→ TASK TO COMPLETE
Everything from the line containing "Identify the document" through the final line of the records must be transcribed verbatim; nothing else belongs in the result.

→ SUPPLIED MATERIAL

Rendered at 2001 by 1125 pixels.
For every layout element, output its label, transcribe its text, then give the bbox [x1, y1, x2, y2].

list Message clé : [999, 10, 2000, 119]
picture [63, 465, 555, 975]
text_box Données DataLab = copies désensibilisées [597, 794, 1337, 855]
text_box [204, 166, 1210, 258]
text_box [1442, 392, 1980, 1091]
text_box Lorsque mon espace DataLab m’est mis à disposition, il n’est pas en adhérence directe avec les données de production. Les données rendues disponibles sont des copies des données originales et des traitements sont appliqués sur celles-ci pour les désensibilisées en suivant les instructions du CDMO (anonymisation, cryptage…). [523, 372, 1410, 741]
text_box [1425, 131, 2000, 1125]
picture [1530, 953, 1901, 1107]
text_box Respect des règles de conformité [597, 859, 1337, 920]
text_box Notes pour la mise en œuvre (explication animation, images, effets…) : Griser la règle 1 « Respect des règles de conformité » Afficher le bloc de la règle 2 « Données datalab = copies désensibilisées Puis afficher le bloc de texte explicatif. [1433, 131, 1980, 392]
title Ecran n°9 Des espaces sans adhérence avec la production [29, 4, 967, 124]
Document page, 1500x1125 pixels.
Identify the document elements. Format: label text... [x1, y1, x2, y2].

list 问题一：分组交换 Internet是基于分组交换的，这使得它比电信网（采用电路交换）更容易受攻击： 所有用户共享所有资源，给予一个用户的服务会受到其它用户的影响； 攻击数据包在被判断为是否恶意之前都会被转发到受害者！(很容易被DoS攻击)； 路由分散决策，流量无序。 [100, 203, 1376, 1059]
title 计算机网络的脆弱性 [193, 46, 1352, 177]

→ OUTPUT OF THE EXERCISE
Identify the document elements. Format: label text... [x1, y1, x2, y2].

list 问题一：分组交换 Internet是基于分组交换的，这使得它比电信网（采用电路交换）更容易受攻击： 所有用户共享所有资源，给予一个用户的服务会受到其它用户的影响； 攻击数据包在被判断为是否恶意之前都会被转发到受害者！(很容易被DoS攻击)； 路由分散决策，流量无序。 [100, 203, 1376, 1059]
title 计算机网络的脆弱性 [193, 46, 1352, 177]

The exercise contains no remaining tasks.